Keating himself was no less grandiose. He told the media on its launch on 26 February that it was “a statement which I think will lead to a turning point in our economic history and our social history.”
The cabinet papers reveal concern about One Nation raising expectations about continued infrastructure spending, rejection of assistance for the textile, clothing and footwear industry affected by continued tariff cuts, Keating did not want to reverse the Hawke recession era cuts, continued desire to pursue industrial relations reform toward enterprise bargaining, which strikes at the power of the organised working class, sentiment for more privatisation and so on.
Jericho quotes Keating to great effect
Asked by a journalist on 10 July if the unemployment rate of 10.8% meant he had to admit his economic policies had failed, he responded: “Do you mean the ones that have taken Australia from an industrial museum to give it a future, or do you mean the cyclical ones?”
That quote is highly revealing. It showed Keating’s commitment to neoliberalism to be undiminished, as reflected in the above slew of policies, but nonetheless he wanted to, temporarily, pursue, mild as Jericho points out, counter cyclical Keynesian fiscal and monetary policies.
In that period, namely 1990 to 1993, this was corporate Australia’s preferred policy outcome and neither Hawke nor Hewson, the “feral abacus” as Keating dubbed the latter, pursued it.
The Keating government had a lie at its core.
It presented itself as reversing the neoliberal line that had governed policy from 1983 but Keating was no way committed to this, to the contrary neoliberal reforms, opposed by the public particularly Labor’s traditional working class constituency, were to continue. That became clear to all and sundry after the 1993 election as Keating’s second government, ie from ’93 to ’96, tacked further to the neoliberal right. The cabinet papers from these years are the next in line.

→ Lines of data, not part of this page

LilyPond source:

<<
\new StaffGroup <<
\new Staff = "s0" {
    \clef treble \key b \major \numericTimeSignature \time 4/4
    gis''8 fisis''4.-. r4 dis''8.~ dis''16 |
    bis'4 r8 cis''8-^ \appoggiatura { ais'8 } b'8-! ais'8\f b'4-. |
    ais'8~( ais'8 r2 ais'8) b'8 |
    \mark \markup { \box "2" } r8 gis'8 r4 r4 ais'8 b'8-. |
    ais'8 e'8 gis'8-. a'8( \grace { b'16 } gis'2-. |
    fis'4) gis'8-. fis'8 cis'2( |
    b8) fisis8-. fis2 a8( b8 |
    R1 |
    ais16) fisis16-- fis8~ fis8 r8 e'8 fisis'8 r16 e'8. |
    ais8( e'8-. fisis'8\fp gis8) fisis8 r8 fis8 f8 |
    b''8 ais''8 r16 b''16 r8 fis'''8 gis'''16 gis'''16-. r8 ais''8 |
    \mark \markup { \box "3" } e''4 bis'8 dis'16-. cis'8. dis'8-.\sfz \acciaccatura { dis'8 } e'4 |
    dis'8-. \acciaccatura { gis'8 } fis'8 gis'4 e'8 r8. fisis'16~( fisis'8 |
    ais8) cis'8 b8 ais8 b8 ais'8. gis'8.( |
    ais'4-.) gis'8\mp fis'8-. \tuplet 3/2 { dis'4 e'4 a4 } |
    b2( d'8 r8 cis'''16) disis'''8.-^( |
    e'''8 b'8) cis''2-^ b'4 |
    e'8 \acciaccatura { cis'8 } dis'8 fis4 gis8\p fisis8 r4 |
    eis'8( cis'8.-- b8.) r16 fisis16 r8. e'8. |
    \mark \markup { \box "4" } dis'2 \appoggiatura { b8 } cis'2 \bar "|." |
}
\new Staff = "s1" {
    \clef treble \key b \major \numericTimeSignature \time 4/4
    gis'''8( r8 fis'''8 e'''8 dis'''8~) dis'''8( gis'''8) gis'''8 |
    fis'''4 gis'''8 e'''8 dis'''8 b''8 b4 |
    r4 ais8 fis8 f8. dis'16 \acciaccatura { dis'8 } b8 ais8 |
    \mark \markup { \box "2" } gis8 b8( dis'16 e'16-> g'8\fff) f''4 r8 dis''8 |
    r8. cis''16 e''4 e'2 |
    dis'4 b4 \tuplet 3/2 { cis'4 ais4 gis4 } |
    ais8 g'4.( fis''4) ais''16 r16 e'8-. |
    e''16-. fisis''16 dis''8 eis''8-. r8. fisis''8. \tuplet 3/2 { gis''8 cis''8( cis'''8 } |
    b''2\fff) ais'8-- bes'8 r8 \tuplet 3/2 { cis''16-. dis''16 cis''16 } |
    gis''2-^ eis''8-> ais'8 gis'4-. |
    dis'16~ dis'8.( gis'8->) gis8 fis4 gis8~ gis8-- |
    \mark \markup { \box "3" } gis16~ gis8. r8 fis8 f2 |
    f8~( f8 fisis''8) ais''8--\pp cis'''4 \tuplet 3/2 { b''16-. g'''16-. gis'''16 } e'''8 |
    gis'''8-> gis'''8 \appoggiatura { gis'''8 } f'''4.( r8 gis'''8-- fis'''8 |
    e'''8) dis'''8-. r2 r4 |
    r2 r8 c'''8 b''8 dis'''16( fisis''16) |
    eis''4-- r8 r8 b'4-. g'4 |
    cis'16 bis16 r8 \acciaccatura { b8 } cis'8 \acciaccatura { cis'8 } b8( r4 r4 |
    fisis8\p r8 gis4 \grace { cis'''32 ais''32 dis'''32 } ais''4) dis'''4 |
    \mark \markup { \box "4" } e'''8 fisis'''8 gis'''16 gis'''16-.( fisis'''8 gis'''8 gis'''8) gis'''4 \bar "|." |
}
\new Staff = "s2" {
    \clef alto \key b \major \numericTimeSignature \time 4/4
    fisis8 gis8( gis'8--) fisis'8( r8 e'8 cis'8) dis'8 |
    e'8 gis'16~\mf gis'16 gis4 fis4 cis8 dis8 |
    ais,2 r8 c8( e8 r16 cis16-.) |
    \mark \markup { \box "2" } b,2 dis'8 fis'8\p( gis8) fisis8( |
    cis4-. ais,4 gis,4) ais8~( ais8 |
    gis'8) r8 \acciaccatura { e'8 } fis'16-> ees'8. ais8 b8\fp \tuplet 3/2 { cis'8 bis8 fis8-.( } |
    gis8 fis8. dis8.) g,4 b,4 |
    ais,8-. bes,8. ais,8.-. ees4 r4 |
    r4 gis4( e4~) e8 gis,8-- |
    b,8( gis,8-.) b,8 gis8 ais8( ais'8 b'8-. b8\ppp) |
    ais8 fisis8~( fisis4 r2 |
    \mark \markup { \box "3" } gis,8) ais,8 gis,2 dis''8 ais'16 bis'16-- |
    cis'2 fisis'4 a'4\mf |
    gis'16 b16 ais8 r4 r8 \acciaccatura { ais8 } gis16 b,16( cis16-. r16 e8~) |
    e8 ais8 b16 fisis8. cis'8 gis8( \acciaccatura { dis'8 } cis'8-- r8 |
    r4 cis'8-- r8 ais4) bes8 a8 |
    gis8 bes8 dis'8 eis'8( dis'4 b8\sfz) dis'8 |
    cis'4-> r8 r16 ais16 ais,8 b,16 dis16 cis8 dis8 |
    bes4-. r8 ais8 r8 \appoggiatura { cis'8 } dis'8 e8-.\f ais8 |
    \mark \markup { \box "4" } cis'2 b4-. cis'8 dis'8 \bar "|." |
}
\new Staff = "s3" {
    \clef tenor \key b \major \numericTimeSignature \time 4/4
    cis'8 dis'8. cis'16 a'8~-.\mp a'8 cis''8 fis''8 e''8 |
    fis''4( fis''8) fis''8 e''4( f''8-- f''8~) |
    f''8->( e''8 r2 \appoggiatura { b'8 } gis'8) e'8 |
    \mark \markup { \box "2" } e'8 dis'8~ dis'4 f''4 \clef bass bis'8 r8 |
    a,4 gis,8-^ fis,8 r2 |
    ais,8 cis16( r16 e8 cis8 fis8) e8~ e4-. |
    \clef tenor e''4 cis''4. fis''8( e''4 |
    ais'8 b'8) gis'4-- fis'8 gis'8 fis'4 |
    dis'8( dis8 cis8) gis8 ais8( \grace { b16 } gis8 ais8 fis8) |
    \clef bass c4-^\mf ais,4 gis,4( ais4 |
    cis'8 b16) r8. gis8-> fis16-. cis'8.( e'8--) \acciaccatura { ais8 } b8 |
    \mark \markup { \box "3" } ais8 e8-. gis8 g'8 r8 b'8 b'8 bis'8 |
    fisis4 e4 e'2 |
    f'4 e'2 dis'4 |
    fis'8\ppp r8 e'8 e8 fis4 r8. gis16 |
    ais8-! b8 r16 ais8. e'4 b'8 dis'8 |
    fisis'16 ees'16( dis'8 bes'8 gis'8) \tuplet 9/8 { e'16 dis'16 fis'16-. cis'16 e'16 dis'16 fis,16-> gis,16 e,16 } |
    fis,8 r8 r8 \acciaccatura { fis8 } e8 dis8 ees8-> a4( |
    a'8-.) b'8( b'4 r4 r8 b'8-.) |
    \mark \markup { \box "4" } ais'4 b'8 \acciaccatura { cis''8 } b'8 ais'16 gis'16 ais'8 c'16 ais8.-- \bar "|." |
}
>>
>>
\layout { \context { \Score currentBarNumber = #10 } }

It is this lie, and the sheer brazen arrogance which accompanied it, that made for the collective unleashing of the veritable baseball bats not the social agenda.
The opposite analysis has largely seen Labor adopt a timid, indeed vulgar, approach to social policy since 1996 but to little electoral effect. The ALP in 1983 was elected on a robust programme of Keynesian social democracy, which it immediately discarded upon entering office. Keating, effectively, repeated the dose in 1992-93.
Neoliberalism, not Mabo, led to the defeat of Paul Keating in 1996 and the undiminished commitment to it continues to sully the Labor brand.
Just an aside by way of conclusion.
Some suppose that the One Nation economic package forms the etymological roots of Pauline Hanson’s One Nation party. I tend to think that the more appropriate roots can be found in John Howard’s One Australia policy of the 1980s, which was widely lampooned. But in the depths of the 1990s recession, and Keating’s duplicitous approach to the economy, the One Australia set of policies gained traction and it is this traction, I believe, that led to the 1992 cabinet decision on mandatory detention a matter to which we shall return.